OBJECTIF DE LA TÂCHE:
Recopiez à l'identique les lignes depuis la toute première jusqu'à celle qui contient « comprarlo, aquí », cette dernière incluse.

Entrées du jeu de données
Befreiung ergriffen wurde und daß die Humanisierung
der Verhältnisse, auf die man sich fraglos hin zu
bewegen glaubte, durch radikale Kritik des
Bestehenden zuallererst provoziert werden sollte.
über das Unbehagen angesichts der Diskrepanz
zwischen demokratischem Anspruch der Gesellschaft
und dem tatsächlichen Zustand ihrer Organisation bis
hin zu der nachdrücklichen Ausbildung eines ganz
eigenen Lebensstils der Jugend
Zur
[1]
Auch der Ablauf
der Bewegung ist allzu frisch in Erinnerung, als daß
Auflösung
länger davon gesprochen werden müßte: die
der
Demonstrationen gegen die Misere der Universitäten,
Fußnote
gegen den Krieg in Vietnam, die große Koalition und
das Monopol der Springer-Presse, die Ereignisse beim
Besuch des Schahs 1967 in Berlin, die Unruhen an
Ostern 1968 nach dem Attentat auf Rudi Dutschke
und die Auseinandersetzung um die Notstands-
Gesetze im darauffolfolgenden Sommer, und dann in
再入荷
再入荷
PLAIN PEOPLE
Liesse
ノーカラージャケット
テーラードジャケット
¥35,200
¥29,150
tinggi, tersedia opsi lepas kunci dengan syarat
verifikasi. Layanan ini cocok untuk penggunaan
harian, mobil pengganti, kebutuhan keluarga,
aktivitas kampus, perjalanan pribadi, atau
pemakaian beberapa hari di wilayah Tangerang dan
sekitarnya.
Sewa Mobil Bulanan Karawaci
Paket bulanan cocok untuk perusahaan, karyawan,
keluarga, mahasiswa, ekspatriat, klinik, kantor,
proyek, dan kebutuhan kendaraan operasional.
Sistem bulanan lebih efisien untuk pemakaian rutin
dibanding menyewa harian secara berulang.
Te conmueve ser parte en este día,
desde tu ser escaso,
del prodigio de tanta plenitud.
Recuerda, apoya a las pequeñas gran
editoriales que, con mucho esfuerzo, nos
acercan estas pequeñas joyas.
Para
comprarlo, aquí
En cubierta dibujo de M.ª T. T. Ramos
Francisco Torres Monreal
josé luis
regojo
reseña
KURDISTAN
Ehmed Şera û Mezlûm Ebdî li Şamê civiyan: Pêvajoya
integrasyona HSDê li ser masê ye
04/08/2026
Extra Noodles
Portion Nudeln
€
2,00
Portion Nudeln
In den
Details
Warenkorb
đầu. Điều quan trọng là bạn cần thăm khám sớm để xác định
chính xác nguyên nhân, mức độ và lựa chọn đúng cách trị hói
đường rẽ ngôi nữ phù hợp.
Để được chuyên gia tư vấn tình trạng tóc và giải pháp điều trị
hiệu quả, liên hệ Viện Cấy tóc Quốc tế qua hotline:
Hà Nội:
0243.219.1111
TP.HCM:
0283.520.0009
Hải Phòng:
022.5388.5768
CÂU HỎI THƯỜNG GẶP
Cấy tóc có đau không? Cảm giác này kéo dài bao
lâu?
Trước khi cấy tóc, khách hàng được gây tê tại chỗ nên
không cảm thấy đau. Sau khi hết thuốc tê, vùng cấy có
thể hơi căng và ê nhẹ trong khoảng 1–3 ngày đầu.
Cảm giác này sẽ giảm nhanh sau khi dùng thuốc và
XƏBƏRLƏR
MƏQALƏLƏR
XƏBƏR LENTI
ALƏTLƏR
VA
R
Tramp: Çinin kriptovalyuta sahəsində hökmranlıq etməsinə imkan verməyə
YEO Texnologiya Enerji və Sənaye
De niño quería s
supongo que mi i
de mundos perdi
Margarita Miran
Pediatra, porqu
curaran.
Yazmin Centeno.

RÉPONSE RÉDIGÉE:
Befreiung ergriffen wurde und daß die Humanisierung
der Verhältnisse, auf die man sich fraglos hin zu
bewegen glaubte, durch radikale Kritik des
Bestehenden zuallererst provoziert werden sollte.
über das Unbehagen angesichts der Diskrepanz
zwischen demokratischem Anspruch der Gesellschaft
und dem tatsächlichen Zustand ihrer Organisation bis
hin zu der nachdrücklichen Ausbildung eines ganz
eigenen Lebensstils der Jugend
Zur
[1]
Auch der Ablauf
der Bewegung ist allzu frisch in Erinnerung, als daß
Auflösung
länger davon gesprochen werden müßte: die
der
Demonstrationen gegen die Misere der Universitäten,
Fußnote
gegen den Krieg in Vietnam, die große Koalition und
das Monopol der Springer-Presse, die Ereignisse beim
Besuch des Schahs 1967 in Berlin, die Unruhen an
Ostern 1968 nach dem Attentat auf Rudi Dutschke
und die Auseinandersetzung um die Notstands-
Gesetze im darauffolfolgenden Sommer, und dann in
再入荷
再入荷
PLAIN PEOPLE
Liesse
ノーカラージャケット
テーラードジャケット
¥35,200
¥29,150
tinggi, tersedia opsi lepas kunci dengan syarat
verifikasi. Layanan ini cocok untuk penggunaan
harian, mobil pengganti, kebutuhan keluarga,
aktivitas kampus, perjalanan pribadi, atau
pemakaian beberapa hari di wilayah Tangerang dan
sekitarnya.
Sewa Mobil Bulanan Karawaci
Paket bulanan cocok untuk perusahaan, karyawan,
keluarga, mahasiswa, ekspatriat, klinik, kantor,
proyek, dan kebutuhan kendaraan operasional.
Sistem bulanan lebih efisien untuk pemakaian rutin
dibanding menyewa harian secara berulang.
Te conmueve ser parte en este día,
desde tu ser escaso,
del prodigio de tanta plenitud.
Recuerda, apoya a las pequeñas gran
editoriales que, con mucho esfuerzo, nos
acercan estas pequeñas joyas.
Para
comprarlo, aquí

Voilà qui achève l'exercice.